Immune Page 8

“Are you going to tell me where we’re going?”

“Bottoms Up. You know it?” I batted my eyelashes at him. “What am I saying? You’re a man, of course you know about the best stripper joint in town. I’ll bet you don’t even need directions.”

The muscles in his neck flexed and he took a sharp breath in through his nose. His irritation was obvious to me, and I focused on it.

Driving the rest of the way into Bismark was, to say the least, awkward. I was doing my best not to think about how O’Shea’s bare skin had felt against mine, but in the silence my mind kept wandering back. It was the agent who finally broke unspoken standoff.

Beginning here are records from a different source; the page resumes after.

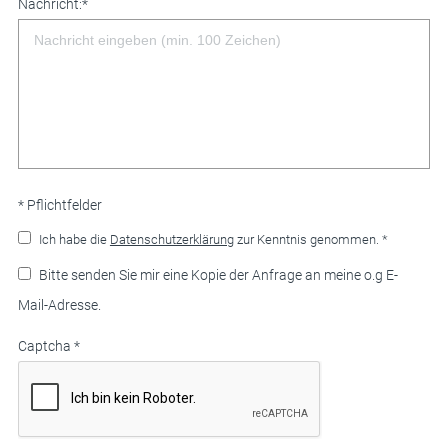
Nachricht:
*
* Pflichtfelder
Ich habe die
Datenschutzerklärung
zur Kenntnis genommen. *
Bitte senden Sie mir eine Kopie der Anfrage an meine o.g E-
Mail-Adresse.
Captcha
*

“How do your clients find you?”

I started in my seat, his words jerking me out of my little fantasy world. “I have a middle man. He makes the initial contact, checks out the particulars and then sends them onto me.”

“Does this middle man have a name?”

I traced a sun on the fogged window beside me. “Charlie.”

“Just Charlie?” O’Shea frowned, dark brows creasing downward. “You don’t always charge the clients. So how do you pay the middle man, exactly?”

Okay, honesty being the best policy and all that shit . . . “I don’t.”

“What?”

I so did not want to explain, but we were too far away from ‘Bottoms Up’ to stall long enough to get out of this conversation. “My middle man wants to help. So he does. Whatever pay I make, he gets a small cut. If I chose not to charge, then he makes nothing. He’s fine with that.”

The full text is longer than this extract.